Алана опасалась, что мать скажет,
мол, им пора писать письма и собираться в дорогу, но Вила покачала
головой:
- Нет. Не верю. Я сама, своими
глазами видела их всех. Каждого. Всех мертвыми. Не осталось никого.
Герцог Даор Карион - величайший артефактолог Империи. Может быть он
нашел способ обмануть книги. Не будем высовываться.
.
Уже глубокой ночью Алана вертелась,
не в силах заснуть. Ей казалось, что произошло что-то значительное,
и что это как-то касается ее. Она проваливалась в сон, снова
проживая рассказ Вилы об ужасных событиях почти тридцатилетней
давности, и опять просыпалась, будто выдернутая призрачной сетью на
поверхность. Сердце колотилось в горле и на кончиках пальцев,
дыхание никак не успокаивалось.
«Тебе был всего годик, а мне только
исполнилось шестнадцать, - шептала Вила дочке, пока Лас, приемный
отец Аланы, спал. В глазах Вилы стояли слезы. - Я прислуживала на
кухне, помогала матери, как ты помогаешь мне. Но там была совсем
другая кухня. У герцогов Вертерхардов был громадный замок, высокие
белые стены, острые башни, сотни комнат… Такой красивый! Таких
больше нет. Он был как будто из мира Света. Стены переливались
перламутром, камень дышал, я любила прислоняться щекой к кладке - и
ощущать ответное тепло. Теплые камни, даже ночью, представляешь? О
них можно было греться в морозы. Я знаю, они специально так
сделали, чтобы никто не мерз. Их очень любили. Никто и никогда не
предал бы их.
Все произошло так быстро. Я до сих
пор не понимаю. Я была в подвале, когда все началось. Камни
содрогнулись, будто кто-то из-под земли ударил в фундамент, а потом
еще и еще. Но стены устояли, только вибрировали, как колокол, и
этот гул был таким невыносимым, что мы все попадали на землю,
закрыли уши руками. А когда звук прекратился, многие остались
лежать без сознания. А я выбежала посмотреть, что происходит.
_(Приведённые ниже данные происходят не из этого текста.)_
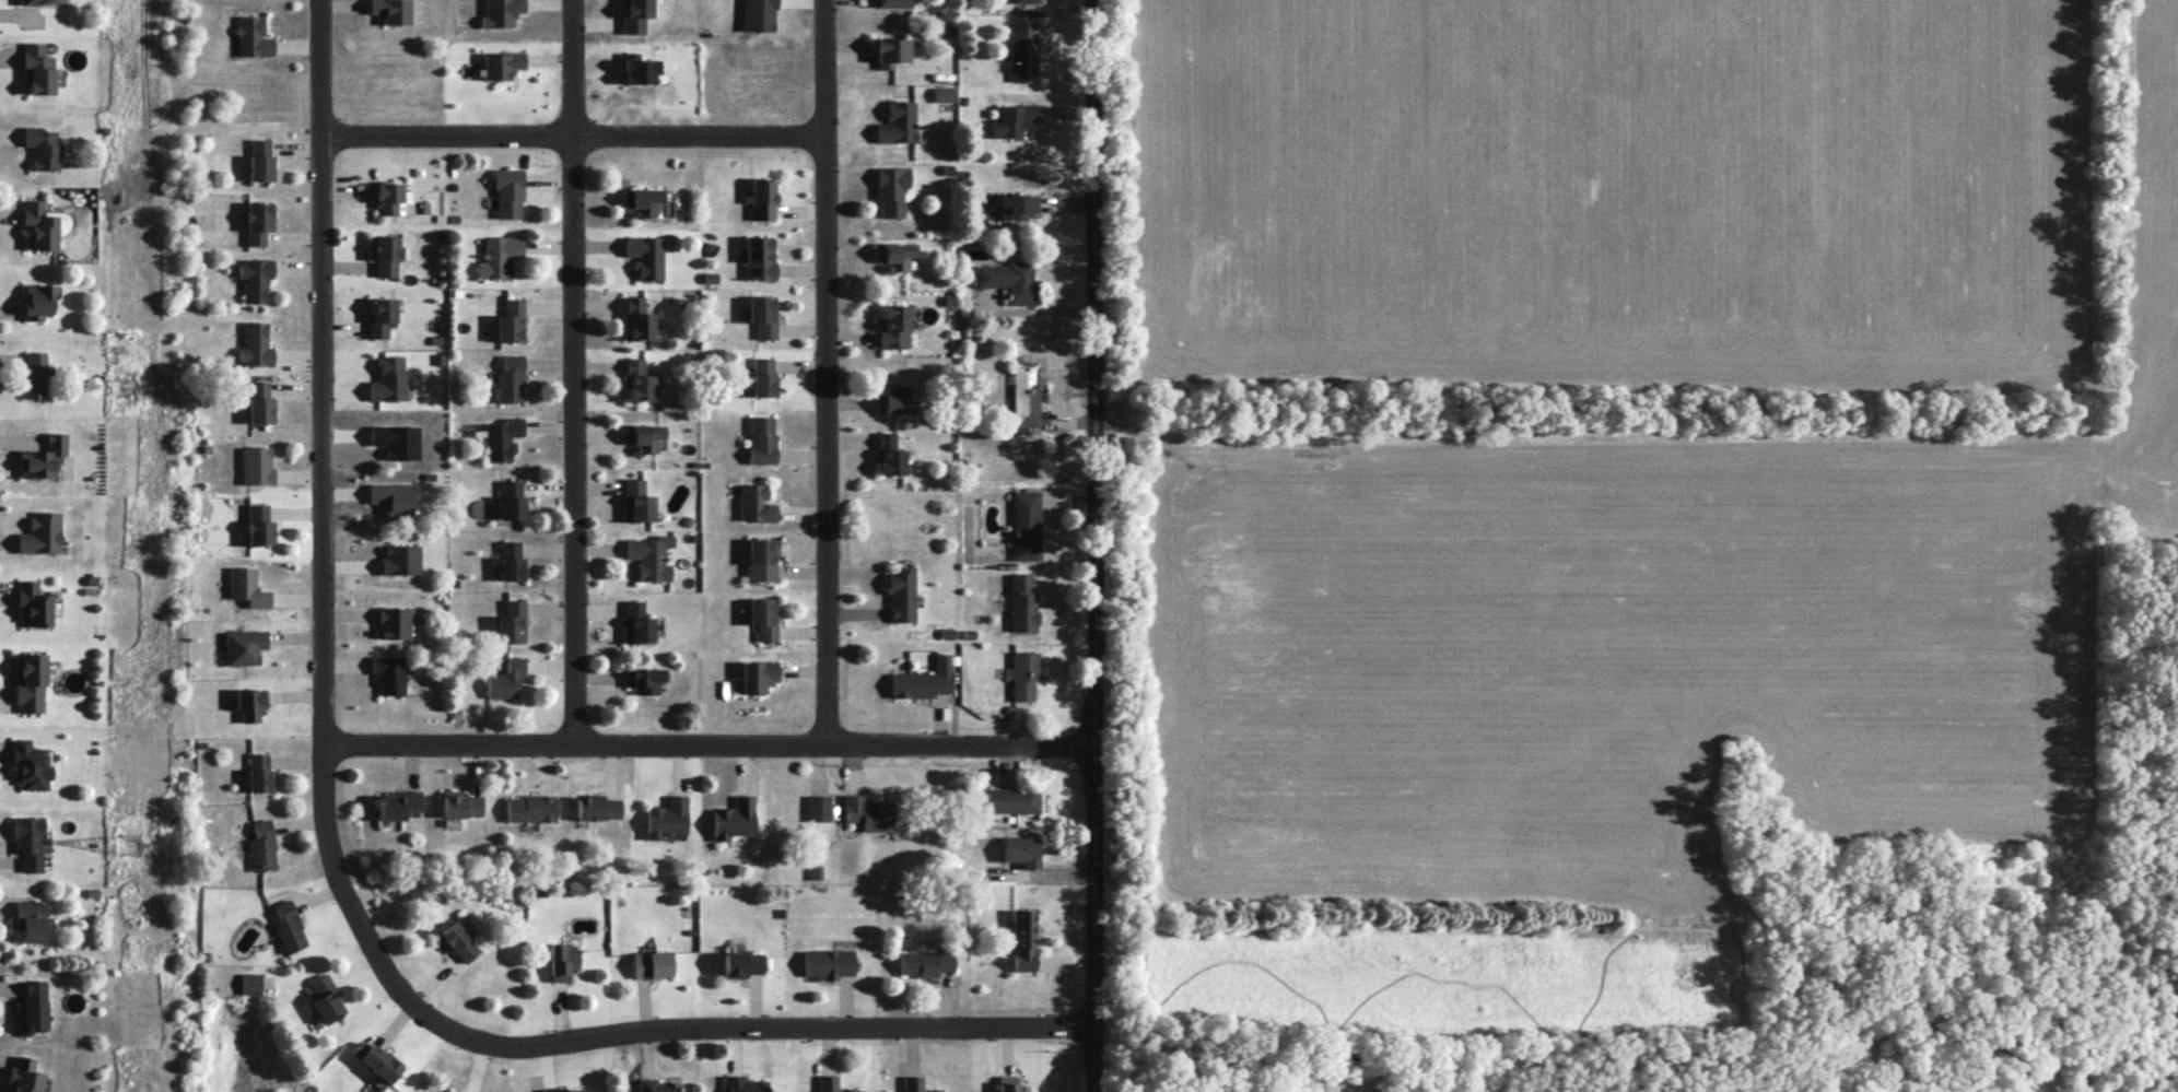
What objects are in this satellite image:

И во
внутреннем дворе увидела... их. Они лежали на снегу, кровь была у
них на лицах, тянулась сразу из глаз, носа, ушей и рта... Такие
жуткие красные ручейки. И их дети были мертвы, все до одного, все
пятеро. Там же, рядом, прямо посреди клумбы, будто кто-то выложил
их аккуратно, по росту. Вокруг никого не было. Они не дышали, и к
ним было очень страшно подходить. Я побежала в галерею, где должна
была убирать лавки моя мама... Она тоже... - Вила рыдала. - И
другие слуги, которые убирались там, тоже... И никого. А потом я
услышала крик ребенка. Я нашла тебя в снегу, кто-то закопал тебя
вместе с люлькой. Твоя мама... она была очень доброй и хорошей
женщиной. Она много раз помогала мне. Я боялась, что меня найдут,
но не могла тебя там оставить. Никто за нами не гнался: после
исчезновения белой семьи, до безымянных слуг никому не было дела,
но я все равно бежала, не останавливаясь. Черные искали виноватых,
они покарали красных. Я думала, черные решат, что и я к чему-то
причастна, раз смогла выжить, и заберут меня, а ты погибнешь от
голода. Было очень холодно, я останавливалась на ночлег в хлевах,
пока не добралась до Желтых земель. Ты представляешь, какие морозы
стоят зимой на севере? Я думала, мы замерзнем до смерти. Но этот
амулет, - Вила показывала Алане на спрятанный у сердца приемной
дочки серебряный змеевидный крест, - он сохранил тебе жизнь».